▶ **PROBLEM STATEMENT**
Once the pictures are set aside, copy the data below exactly as it stands.
——————
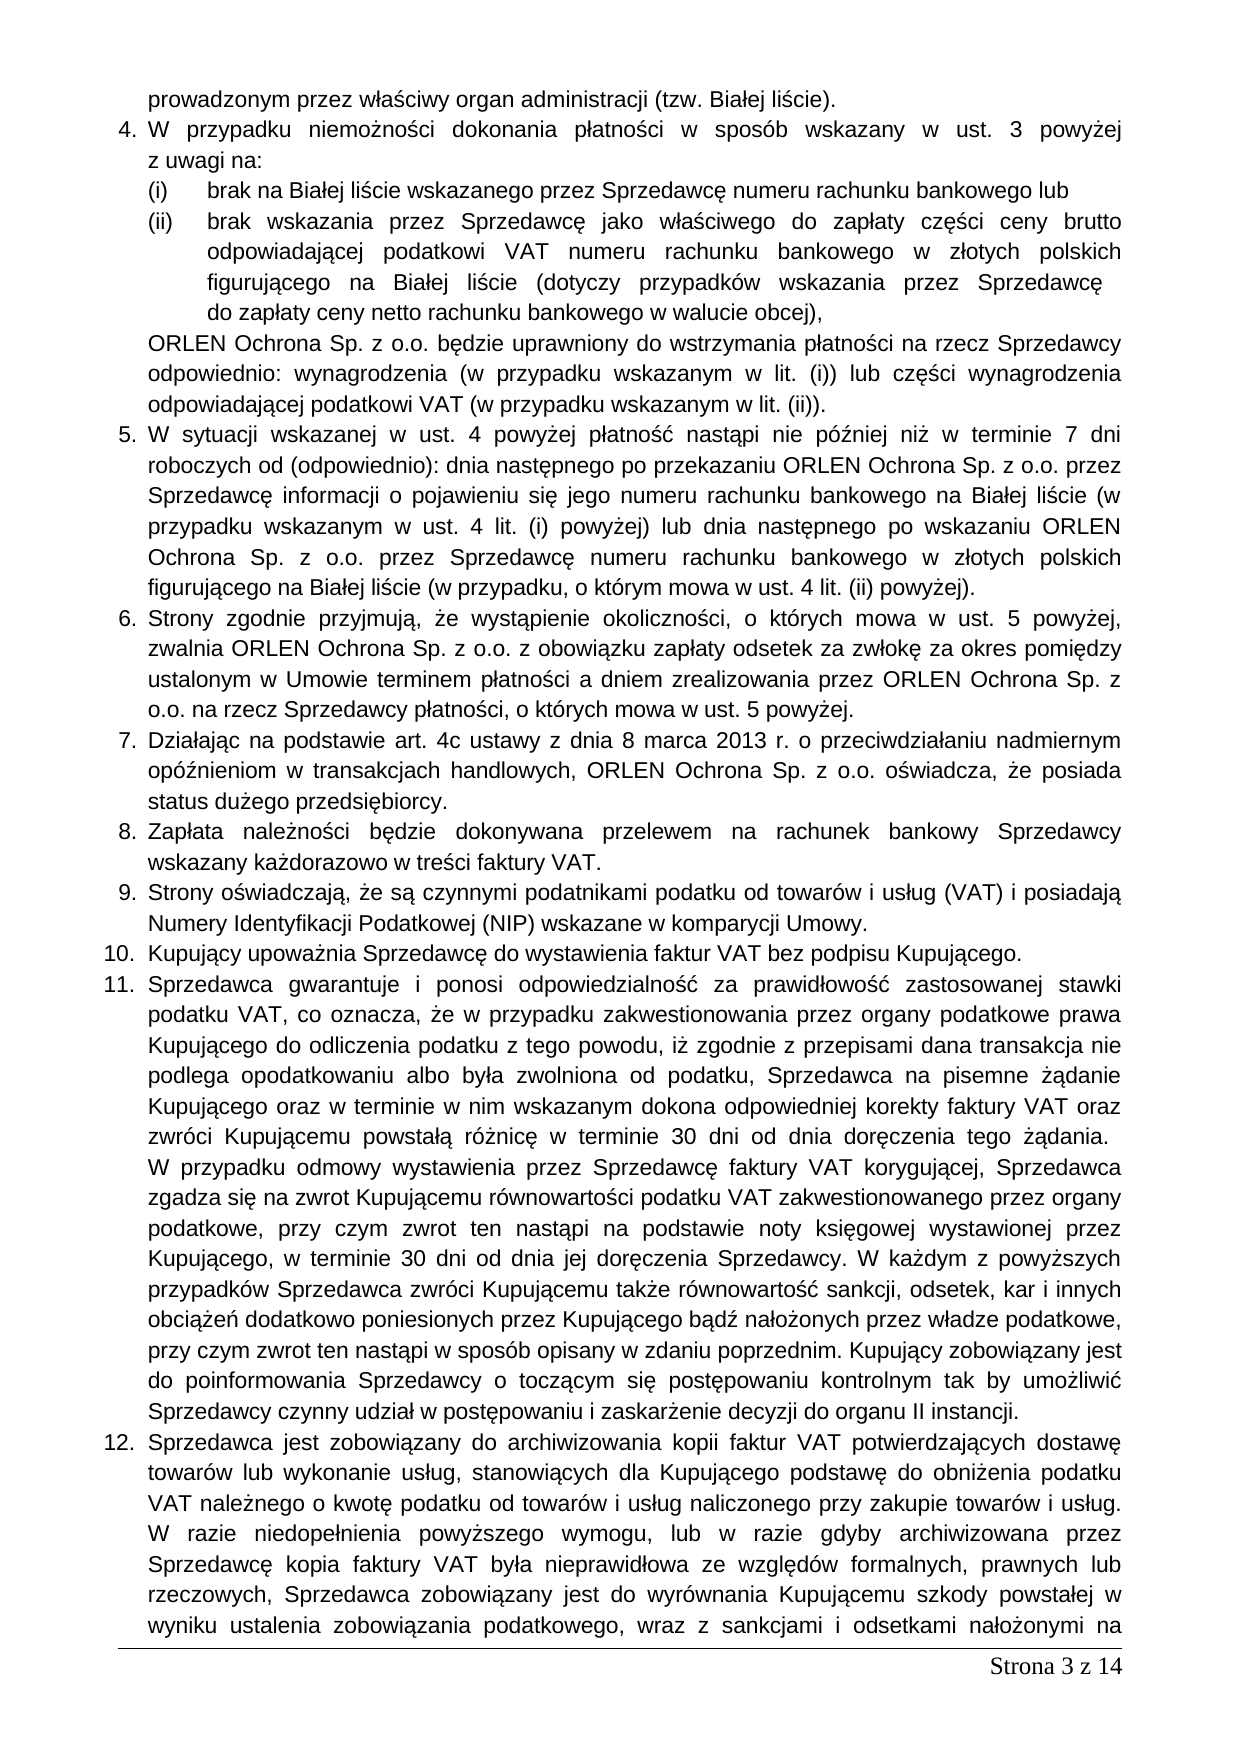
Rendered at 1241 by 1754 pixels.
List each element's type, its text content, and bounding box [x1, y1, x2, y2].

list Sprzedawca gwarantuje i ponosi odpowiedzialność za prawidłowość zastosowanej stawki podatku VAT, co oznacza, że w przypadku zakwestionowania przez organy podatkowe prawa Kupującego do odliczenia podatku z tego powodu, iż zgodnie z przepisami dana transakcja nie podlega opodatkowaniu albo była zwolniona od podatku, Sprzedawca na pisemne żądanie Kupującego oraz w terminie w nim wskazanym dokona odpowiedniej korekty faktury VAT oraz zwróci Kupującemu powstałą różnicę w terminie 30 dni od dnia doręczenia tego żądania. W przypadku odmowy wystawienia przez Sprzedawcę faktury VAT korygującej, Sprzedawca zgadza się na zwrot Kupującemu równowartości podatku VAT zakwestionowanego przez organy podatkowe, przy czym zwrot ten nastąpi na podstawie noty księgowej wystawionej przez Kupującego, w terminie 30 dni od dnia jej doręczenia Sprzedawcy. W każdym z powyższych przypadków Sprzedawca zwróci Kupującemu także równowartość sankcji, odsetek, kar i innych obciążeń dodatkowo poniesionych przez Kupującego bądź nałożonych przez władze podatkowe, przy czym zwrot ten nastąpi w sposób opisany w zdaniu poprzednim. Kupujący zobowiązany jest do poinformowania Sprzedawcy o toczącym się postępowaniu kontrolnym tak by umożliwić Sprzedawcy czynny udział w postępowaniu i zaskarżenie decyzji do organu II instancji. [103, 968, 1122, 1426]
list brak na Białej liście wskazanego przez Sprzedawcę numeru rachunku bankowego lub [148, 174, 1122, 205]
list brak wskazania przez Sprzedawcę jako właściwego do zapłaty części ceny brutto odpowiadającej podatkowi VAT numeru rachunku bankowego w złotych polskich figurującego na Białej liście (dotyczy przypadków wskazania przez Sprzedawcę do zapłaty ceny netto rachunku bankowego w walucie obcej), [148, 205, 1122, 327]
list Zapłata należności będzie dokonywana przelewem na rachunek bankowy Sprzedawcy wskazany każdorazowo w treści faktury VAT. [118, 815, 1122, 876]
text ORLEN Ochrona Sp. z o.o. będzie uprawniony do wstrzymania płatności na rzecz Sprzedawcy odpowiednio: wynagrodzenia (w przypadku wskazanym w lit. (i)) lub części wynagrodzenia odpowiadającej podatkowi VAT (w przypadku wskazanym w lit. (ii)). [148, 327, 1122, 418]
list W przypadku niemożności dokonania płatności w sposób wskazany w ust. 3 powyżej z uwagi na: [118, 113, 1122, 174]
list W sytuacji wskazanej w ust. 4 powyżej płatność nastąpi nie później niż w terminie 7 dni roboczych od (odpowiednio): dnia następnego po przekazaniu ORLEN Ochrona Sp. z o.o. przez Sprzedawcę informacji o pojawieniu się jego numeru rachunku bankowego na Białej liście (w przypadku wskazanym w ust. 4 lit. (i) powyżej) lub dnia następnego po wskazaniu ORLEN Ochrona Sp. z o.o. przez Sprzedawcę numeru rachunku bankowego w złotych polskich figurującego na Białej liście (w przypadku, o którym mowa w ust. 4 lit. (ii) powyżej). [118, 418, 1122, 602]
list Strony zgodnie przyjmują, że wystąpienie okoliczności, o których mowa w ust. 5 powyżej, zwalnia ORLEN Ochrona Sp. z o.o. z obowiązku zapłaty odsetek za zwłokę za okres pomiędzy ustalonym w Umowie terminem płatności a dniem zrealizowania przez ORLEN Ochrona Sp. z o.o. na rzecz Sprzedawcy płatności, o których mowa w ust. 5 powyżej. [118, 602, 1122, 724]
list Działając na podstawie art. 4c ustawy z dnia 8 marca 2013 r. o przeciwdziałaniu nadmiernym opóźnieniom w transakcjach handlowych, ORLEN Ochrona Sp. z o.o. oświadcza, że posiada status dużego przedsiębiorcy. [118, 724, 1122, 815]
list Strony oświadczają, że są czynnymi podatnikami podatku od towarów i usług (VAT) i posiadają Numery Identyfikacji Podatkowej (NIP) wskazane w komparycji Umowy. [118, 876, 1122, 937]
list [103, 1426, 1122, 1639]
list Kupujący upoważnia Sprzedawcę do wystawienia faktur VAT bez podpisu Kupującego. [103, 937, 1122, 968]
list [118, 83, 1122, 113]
——————
▶ **EXERCISE OUTPUT**
Rendered at 1241 by 1754 pixels.
List each element's type, its text content, and bounding box [x1, y1, x2, y2].

list Sprzedawca gwarantuje i ponosi odpowiedzialność za prawidłowość zastosowanej stawki podatku VAT, co oznacza, że w przypadku zakwestionowania przez organy podatkowe prawa Kupującego do odliczenia podatku z tego powodu, iż zgodnie z przepisami dana transakcja nie podlega opodatkowaniu albo była zwolniona od podatku, Sprzedawca na pisemne żądanie Kupującego oraz w terminie w nim wskazanym dokona odpowiedniej korekty faktury VAT oraz zwróci Kupującemu powstałą różnicę w terminie 30 dni od dnia doręczenia tego żądania. W przypadku odmowy wystawienia przez Sprzedawcę faktury VAT korygującej, Sprzedawca zgadza się na zwrot Kupującemu równowartości podatku VAT zakwestionowanego przez organy podatkowe, przy czym zwrot ten nastąpi na podstawie noty księgowej wystawionej przez Kupującego, w terminie 30 dni od dnia jej doręczenia Sprzedawcy. W każdym z powyższych przypadków Sprzedawca zwróci Kupującemu także równowartość sankcji, odsetek, kar i innych obciążeń dodatkowo poniesionych przez Kupującego bądź nałożonych przez władze podatkowe, przy czym zwrot ten nastąpi w sposób opisany w zdaniu poprzednim. Kupujący zobowiązany jest do poinformowania Sprzedawcy o toczącym się postępowaniu kontrolnym tak by umożliwić Sprzedawcy czynny udział w postępowaniu i zaskarżenie decyzji do organu II instancji. [103, 968, 1122, 1426]
list brak na Białej liście wskazanego przez Sprzedawcę numeru rachunku bankowego lub [148, 174, 1122, 205]
list brak wskazania przez Sprzedawcę jako właściwego do zapłaty części ceny brutto odpowiadającej podatkowi VAT numeru rachunku bankowego w złotych polskich figurującego na Białej liście (dotyczy przypadków wskazania przez Sprzedawcę do zapłaty ceny netto rachunku bankowego w walucie obcej), [148, 205, 1122, 327]
list Zapłata należności będzie dokonywana przelewem na rachunek bankowy Sprzedawcy wskazany każdorazowo w treści faktury VAT. [118, 815, 1122, 876]
text ORLEN Ochrona Sp. z o.o. będzie uprawniony do wstrzymania płatności na rzecz Sprzedawcy odpowiednio: wynagrodzenia (w przypadku wskazanym w lit. (i)) lub części wynagrodzenia odpowiadającej podatkowi VAT (w przypadku wskazanym w lit. (ii)). [148, 327, 1122, 418]
list W przypadku niemożności dokonania płatności w sposób wskazany w ust. 3 powyżej z uwagi na: [118, 113, 1122, 174]
list W sytuacji wskazanej w ust. 4 powyżej płatność nastąpi nie później niż w terminie 7 dni roboczych od (odpowiednio): dnia następnego po przekazaniu ORLEN Ochrona Sp. z o.o. przez Sprzedawcę informacji o pojawieniu się jego numeru rachunku bankowego na Białej liście (w przypadku wskazanym w ust. 4 lit. (i) powyżej) lub dnia następnego po wskazaniu ORLEN Ochrona Sp. z o.o. przez Sprzedawcę numeru rachunku bankowego w złotych polskich figurującego na Białej liście (w przypadku, o którym mowa w ust. 4 lit. (ii) powyżej). [118, 418, 1122, 602]
list Strony zgodnie przyjmują, że wystąpienie okoliczności, o których mowa w ust. 5 powyżej, zwalnia ORLEN Ochrona Sp. z o.o. z obowiązku zapłaty odsetek za zwłokę za okres pomiędzy ustalonym w Umowie terminem płatności a dniem zrealizowania przez ORLEN Ochrona Sp. z o.o. na rzecz Sprzedawcy płatności, o których mowa w ust. 5 powyżej. [118, 602, 1122, 724]
list Działając na podstawie art. 4c ustawy z dnia 8 marca 2013 r. o przeciwdziałaniu nadmiernym opóźnieniom w transakcjach handlowych, ORLEN Ochrona Sp. z o.o. oświadcza, że posiada status dużego przedsiębiorcy. [118, 724, 1122, 815]
list Strony oświadczają, że są czynnymi podatnikami podatku od towarów i usług (VAT) i posiadają Numery Identyfikacji Podatkowej (NIP) wskazane w komparycji Umowy. [118, 876, 1122, 937]
list [103, 1426, 1122, 1639]
list Kupujący upoważnia Sprzedawcę do wystawienia faktur VAT bez podpisu Kupującego. [103, 937, 1122, 968]
list [118, 83, 1122, 113]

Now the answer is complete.